TASK ITEM: When "autre" occurs in a line of the material, copy that line.

DATASET RECORDS:

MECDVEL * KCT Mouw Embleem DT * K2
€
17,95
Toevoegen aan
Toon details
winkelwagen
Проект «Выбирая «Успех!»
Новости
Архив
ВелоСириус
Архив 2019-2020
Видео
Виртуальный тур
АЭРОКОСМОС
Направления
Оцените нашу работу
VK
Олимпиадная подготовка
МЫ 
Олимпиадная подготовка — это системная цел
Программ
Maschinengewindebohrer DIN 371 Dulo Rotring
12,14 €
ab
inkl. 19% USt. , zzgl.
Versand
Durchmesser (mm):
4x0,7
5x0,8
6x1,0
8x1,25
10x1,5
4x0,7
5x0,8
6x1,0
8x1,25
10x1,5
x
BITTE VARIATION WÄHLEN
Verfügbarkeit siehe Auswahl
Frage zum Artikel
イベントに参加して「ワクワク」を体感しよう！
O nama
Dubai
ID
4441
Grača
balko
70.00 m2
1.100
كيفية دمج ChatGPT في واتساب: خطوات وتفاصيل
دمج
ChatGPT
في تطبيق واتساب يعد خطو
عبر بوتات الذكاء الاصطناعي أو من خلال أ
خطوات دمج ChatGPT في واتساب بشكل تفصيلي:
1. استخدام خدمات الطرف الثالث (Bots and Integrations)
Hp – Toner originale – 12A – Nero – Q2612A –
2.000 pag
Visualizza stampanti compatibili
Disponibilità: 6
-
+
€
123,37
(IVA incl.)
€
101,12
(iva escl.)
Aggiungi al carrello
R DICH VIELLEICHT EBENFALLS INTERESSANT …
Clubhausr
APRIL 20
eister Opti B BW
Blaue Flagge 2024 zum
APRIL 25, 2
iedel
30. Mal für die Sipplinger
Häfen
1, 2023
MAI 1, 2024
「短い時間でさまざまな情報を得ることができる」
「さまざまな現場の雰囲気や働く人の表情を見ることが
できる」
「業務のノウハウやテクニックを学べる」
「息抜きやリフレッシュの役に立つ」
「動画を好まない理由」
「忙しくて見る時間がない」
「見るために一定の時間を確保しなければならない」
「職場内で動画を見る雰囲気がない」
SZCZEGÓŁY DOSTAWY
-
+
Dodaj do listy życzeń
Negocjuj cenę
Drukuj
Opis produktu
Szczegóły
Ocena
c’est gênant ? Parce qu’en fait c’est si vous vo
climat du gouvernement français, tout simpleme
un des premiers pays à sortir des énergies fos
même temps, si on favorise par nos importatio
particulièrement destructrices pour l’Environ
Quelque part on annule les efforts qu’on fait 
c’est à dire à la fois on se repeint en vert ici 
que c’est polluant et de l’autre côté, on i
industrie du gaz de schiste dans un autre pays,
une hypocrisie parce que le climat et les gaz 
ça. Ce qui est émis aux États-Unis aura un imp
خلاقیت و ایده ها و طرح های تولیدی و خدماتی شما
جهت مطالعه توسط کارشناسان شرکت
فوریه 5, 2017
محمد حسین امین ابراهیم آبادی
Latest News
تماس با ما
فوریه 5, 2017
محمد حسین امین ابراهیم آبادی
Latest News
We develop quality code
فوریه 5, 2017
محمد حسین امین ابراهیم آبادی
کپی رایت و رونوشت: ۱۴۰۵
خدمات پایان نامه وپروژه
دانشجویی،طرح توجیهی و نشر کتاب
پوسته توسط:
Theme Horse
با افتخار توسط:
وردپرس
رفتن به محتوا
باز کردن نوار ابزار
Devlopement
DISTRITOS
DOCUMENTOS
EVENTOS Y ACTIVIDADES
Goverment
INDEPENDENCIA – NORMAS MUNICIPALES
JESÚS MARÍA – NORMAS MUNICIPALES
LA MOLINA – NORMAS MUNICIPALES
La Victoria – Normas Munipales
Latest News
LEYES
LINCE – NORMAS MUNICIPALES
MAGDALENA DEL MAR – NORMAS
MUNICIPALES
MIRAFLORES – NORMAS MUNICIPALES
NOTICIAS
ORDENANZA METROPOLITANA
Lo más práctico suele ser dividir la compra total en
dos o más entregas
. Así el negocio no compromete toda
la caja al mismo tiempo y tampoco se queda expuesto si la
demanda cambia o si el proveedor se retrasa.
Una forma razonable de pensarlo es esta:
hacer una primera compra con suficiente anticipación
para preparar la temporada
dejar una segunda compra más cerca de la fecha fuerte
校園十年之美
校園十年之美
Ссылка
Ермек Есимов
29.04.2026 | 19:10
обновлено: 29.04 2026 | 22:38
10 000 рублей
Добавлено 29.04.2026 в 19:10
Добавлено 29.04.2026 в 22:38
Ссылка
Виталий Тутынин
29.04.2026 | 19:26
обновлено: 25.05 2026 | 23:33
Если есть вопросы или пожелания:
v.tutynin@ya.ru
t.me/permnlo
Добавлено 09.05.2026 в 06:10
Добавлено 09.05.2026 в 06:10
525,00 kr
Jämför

ANSWER BELOW:
que c’est polluant et de l’autre côté, on i
industrie du gaz de schiste dans un autre pays,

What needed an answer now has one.